◆ Source records ◆

* start *

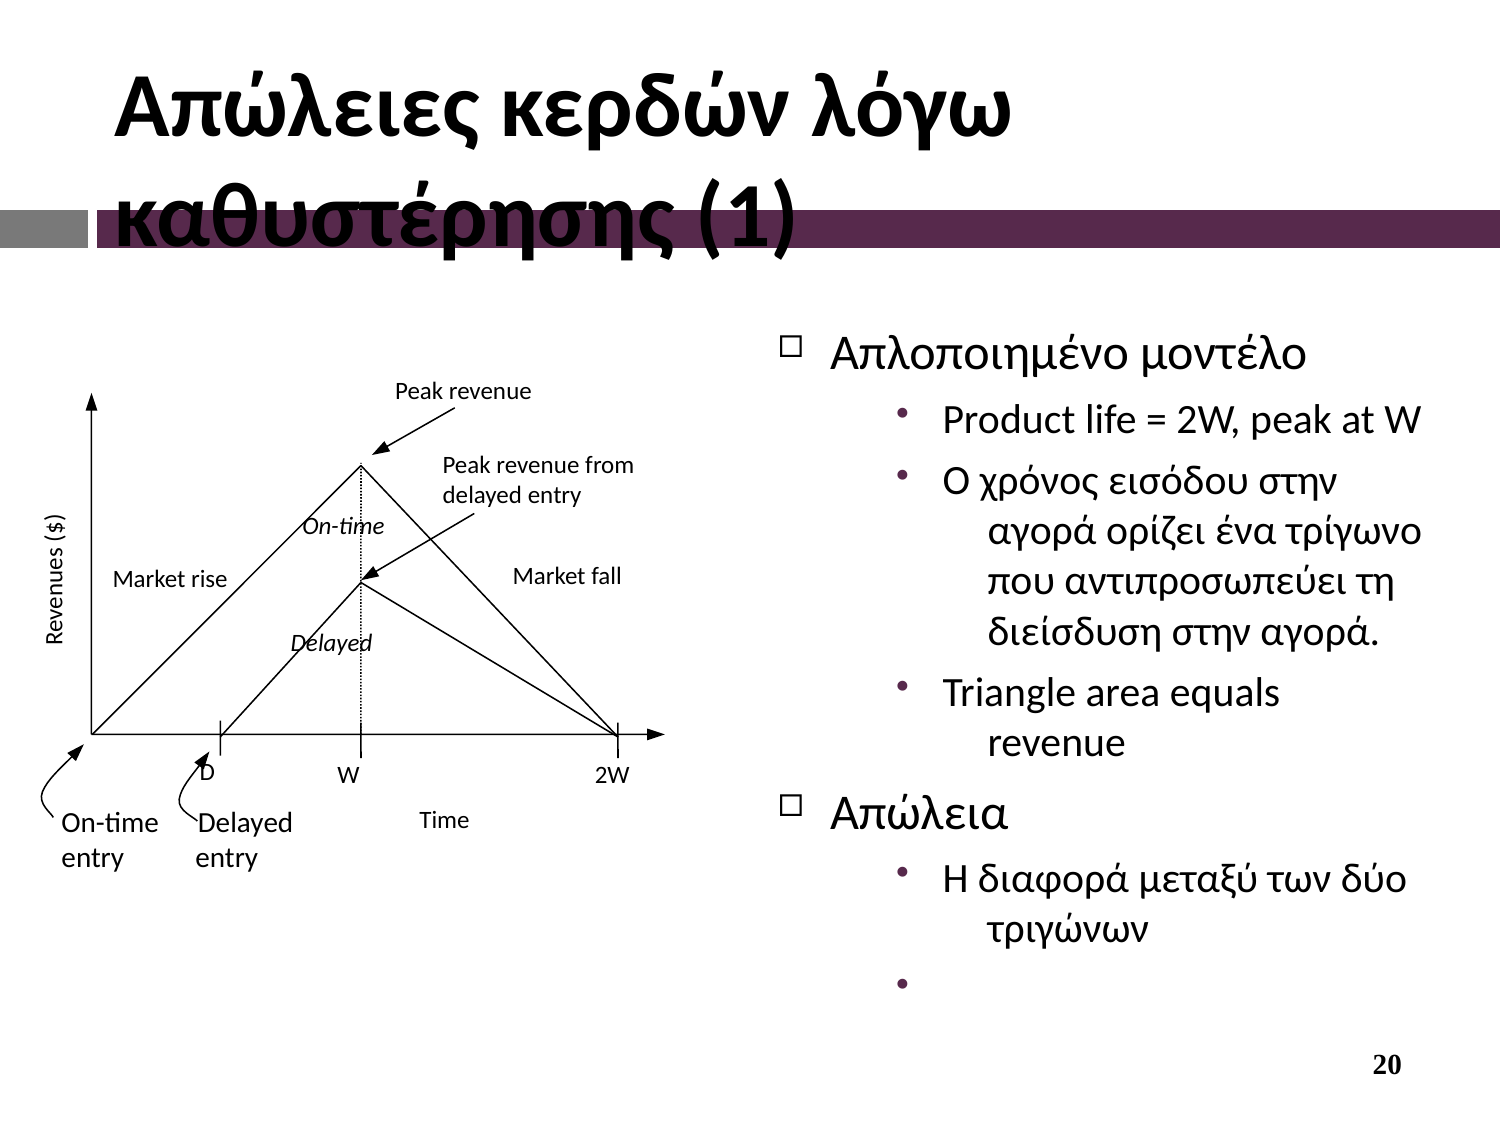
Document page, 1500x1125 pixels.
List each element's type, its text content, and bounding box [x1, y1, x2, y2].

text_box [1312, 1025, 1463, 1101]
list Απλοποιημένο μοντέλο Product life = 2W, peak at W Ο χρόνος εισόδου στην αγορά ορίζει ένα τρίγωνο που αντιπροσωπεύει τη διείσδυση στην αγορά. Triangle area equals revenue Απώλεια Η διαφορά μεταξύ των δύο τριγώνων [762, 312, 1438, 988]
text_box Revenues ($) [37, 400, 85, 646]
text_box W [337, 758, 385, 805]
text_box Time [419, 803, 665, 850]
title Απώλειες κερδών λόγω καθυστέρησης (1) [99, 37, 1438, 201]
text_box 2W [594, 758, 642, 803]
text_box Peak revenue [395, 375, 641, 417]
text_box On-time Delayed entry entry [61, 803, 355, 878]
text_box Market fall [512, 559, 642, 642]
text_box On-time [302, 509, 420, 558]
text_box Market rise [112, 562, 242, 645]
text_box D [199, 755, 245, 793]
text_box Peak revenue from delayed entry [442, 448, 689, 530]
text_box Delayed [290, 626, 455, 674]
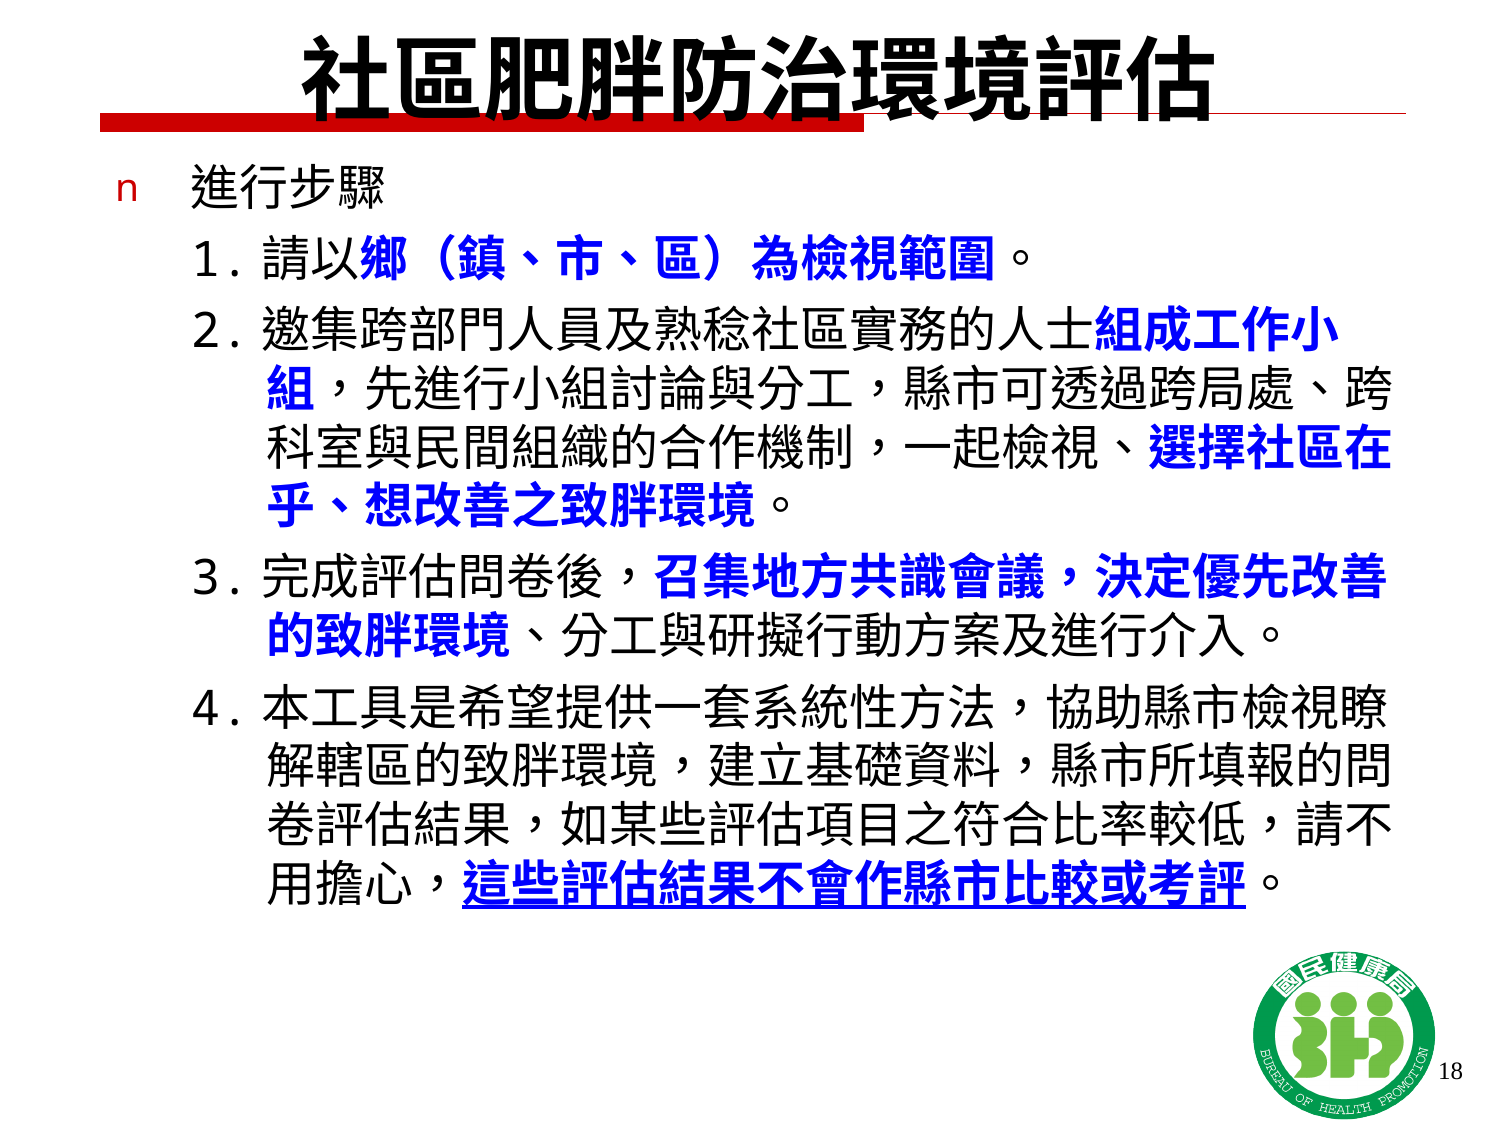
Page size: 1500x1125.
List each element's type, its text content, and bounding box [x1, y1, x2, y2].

* end *
* start *

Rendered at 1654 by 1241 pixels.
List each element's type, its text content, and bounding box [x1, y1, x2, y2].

* end *

◆ What to do ◆
Reproduce the lines from the one containing "Document page, 1500x1125 pixels." through the one containing "text_box Peak revenue [395, 375, 641, 417]", including both of those lines.

◆ Exercise response ◆
Document page, 1500x1125 pixels.
List each element's type, its text content, and bounding box [x1, y1, x2, y2].

text_box [1312, 1025, 1463, 1101]
list Απλοποιημένο μοντέλο Product life = 2W, peak at W Ο χρόνος εισόδου στην αγορά ορίζει ένα τρίγωνο που αντιπροσωπεύει τη διείσδυση στην αγορά. Triangle area equals revenue Απώλεια Η διαφορά μεταξύ των δύο τριγώνων [762, 312, 1438, 988]
text_box Revenues ($) [37, 400, 85, 646]
text_box W [337, 758, 385, 805]
text_box Time [419, 803, 665, 850]
title Απώλειες κερδών λόγω καθυστέρησης (1) [99, 37, 1438, 201]
text_box 2W [594, 758, 642, 803]
text_box Peak revenue [395, 375, 641, 417]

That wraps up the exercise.